* [What you should do] For the entries below, print exactly the lines between the line holding "flower | - | 1 |" and the line holding "asiatica | - | - | 1 |", inclusive, and nothing else.
** Source data follows **
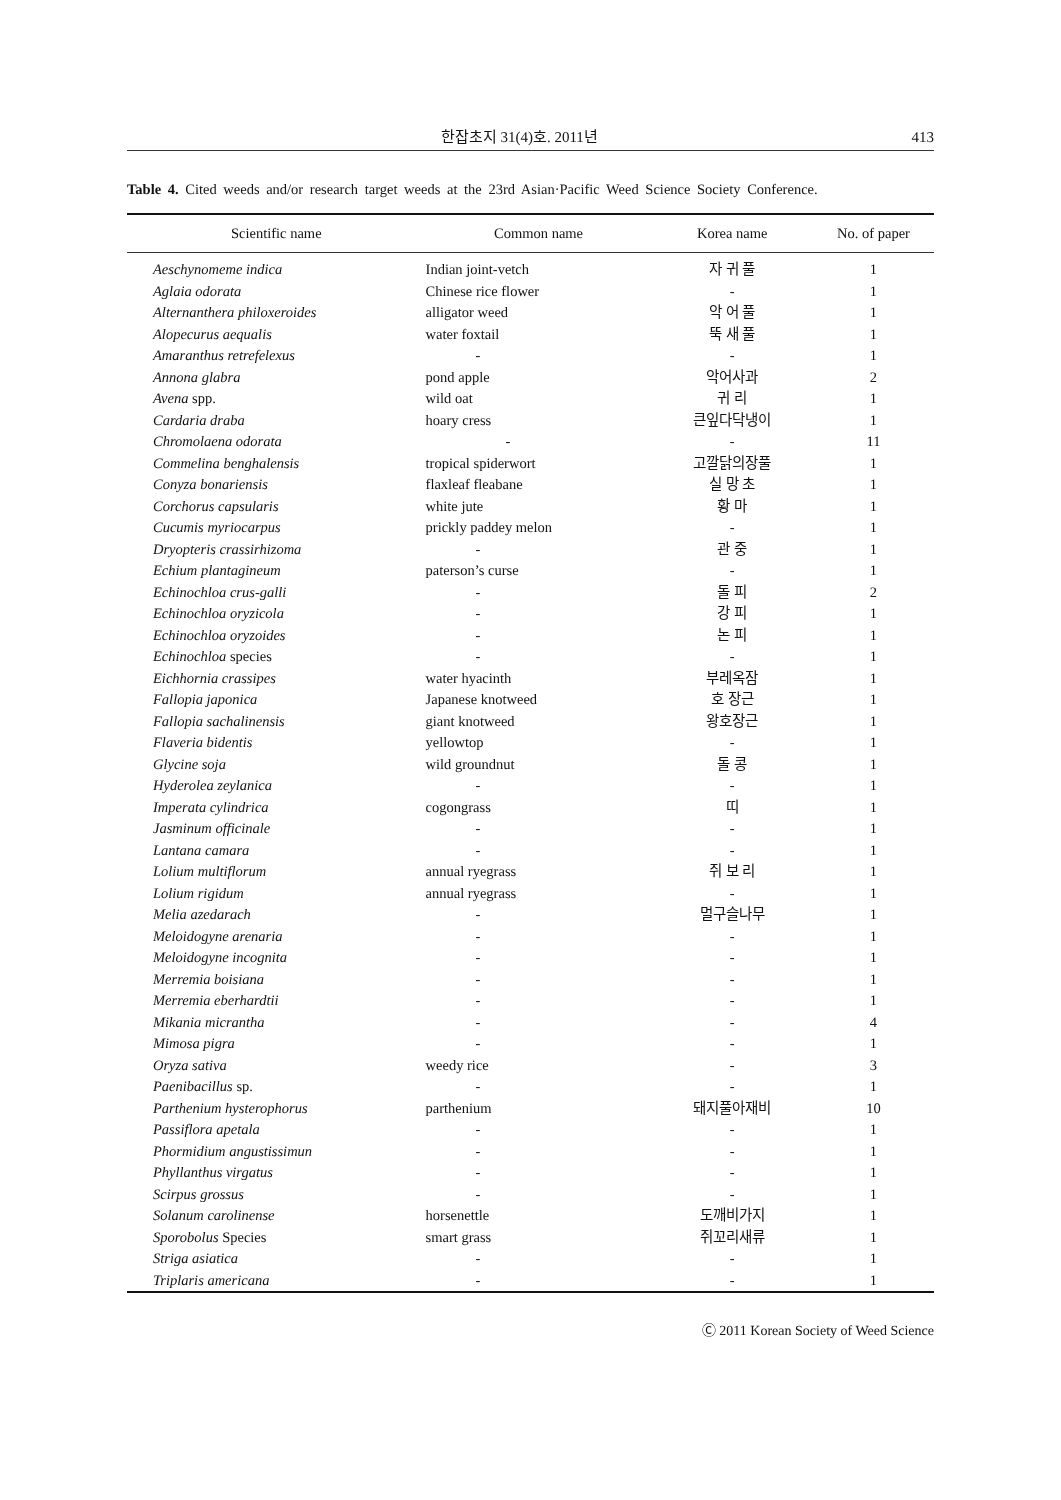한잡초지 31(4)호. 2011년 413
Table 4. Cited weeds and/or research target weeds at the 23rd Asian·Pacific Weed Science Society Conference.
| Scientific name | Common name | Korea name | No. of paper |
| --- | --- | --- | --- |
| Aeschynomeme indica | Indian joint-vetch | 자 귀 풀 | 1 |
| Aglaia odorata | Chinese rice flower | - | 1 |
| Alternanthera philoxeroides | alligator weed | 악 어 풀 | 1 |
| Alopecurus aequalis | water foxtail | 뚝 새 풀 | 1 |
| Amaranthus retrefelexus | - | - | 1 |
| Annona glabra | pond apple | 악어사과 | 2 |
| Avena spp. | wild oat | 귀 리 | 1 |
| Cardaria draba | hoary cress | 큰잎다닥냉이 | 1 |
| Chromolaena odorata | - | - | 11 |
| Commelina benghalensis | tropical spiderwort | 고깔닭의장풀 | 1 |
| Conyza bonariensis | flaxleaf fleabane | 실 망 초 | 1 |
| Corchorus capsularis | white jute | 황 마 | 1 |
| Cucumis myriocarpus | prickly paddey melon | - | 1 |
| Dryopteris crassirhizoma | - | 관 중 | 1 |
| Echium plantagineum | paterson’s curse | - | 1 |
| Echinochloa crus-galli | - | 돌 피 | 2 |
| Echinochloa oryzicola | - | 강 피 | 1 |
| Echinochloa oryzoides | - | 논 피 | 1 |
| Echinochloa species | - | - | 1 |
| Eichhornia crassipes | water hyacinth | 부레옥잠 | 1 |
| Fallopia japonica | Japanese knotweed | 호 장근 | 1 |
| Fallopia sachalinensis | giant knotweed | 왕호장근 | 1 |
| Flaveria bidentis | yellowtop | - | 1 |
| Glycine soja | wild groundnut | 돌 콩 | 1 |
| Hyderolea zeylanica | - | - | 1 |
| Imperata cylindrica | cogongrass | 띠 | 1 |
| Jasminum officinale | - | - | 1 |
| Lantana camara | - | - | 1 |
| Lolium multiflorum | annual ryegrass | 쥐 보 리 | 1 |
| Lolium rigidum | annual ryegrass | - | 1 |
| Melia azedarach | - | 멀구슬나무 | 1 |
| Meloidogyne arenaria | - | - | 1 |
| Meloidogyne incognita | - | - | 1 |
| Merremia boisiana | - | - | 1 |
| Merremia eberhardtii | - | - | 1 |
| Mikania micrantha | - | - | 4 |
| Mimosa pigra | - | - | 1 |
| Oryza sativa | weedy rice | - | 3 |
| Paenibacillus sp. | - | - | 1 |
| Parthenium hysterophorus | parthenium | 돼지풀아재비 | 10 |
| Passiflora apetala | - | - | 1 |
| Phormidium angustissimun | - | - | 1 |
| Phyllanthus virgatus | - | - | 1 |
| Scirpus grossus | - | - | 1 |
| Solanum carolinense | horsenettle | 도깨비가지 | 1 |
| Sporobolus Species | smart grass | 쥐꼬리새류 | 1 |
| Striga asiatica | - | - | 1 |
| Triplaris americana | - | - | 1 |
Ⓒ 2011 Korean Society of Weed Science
** End of Source data **
* [Expected answer]
| Aglaia odorata | Chinese rice flower | - | 1 |
| Alternanthera philoxeroides | alligator weed | 악 어 풀 | 1 |
| Alopecurus aequalis | water foxtail | 뚝 새 풀 | 1 |
| Amaranthus retrefelexus | - | - | 1 |
| Annona glabra | pond apple | 악어사과 | 2 |
| Avena spp. | wild oat | 귀 리 | 1 |
| Cardaria draba | hoary cress | 큰잎다닥냉이 | 1 |
| Chromolaena odorata | - | - | 11 |
| Commelina benghalensis | tropical spiderwort | 고깔닭의장풀 | 1 |
| Conyza bonariensis | flaxleaf fleabane | 실 망 초 | 1 |
| Corchorus capsularis | white jute | 황 마 | 1 |
| Cucumis myriocarpus | prickly paddey melon | - | 1 |
| Dryopteris crassirhizoma | - | 관 중 | 1 |
| Echium plantagineum | paterson’s curse | - | 1 |
| Echinochloa crus-galli | - | 돌 피 | 2 |
| Echinochloa oryzicola | - | 강 피 | 1 |
| Echinochloa oryzoides | - | 논 피 | 1 |
| Echinochloa species | - | - | 1 |
| Eichhornia crassipes | water hyacinth | 부레옥잠 | 1 |
| Fallopia japonica | Japanese knotweed | 호 장근 | 1 |
| Fallopia sachalinensis | giant knotweed | 왕호장근 | 1 |
| Flaveria bidentis | yellowtop | - | 1 |
| Glycine soja | wild groundnut | 돌 콩 | 1 |
| Hyderolea zeylanica | - | - | 1 |
| Imperata cylindrica | cogongrass | 띠 | 1 |
| Jasminum officinale | - | - | 1 |
| Lantana camara | - | - | 1 |
| Lolium multiflorum | annual ryegrass | 쥐 보 리 | 1 |
| Lolium rigidum | annual ryegrass | - | 1 |
| Melia azedarach | - | 멀구슬나무 | 1 |
| Meloidogyne arenaria | - | - | 1 |
| Meloidogyne incognita | - | - | 1 |
| Merremia boisiana | - | - | 1 |
| Merremia eberhardtii | - | - | 1 |
| Mikania micrantha | - | - | 4 |
| Mimosa pigra | - | - | 1 |
| Oryza sativa | weedy rice | - | 3 |
| Paenibacillus sp. | - | - | 1 |
| Parthenium hysterophorus | parthenium | 돼지풀아재비 | 10 |
| Passiflora apetala | - | - | 1 |
| Phormidium angustissimun | - | - | 1 |
| Phyllanthus virgatus | - | - | 1 |
| Scirpus grossus | - | - | 1 |
| Solanum carolinense | horsenettle | 도깨비가지 | 1 |
| Sporobolus Species | smart grass | 쥐꼬리새류 | 1 |
| Striga asiatica | - | - | 1 |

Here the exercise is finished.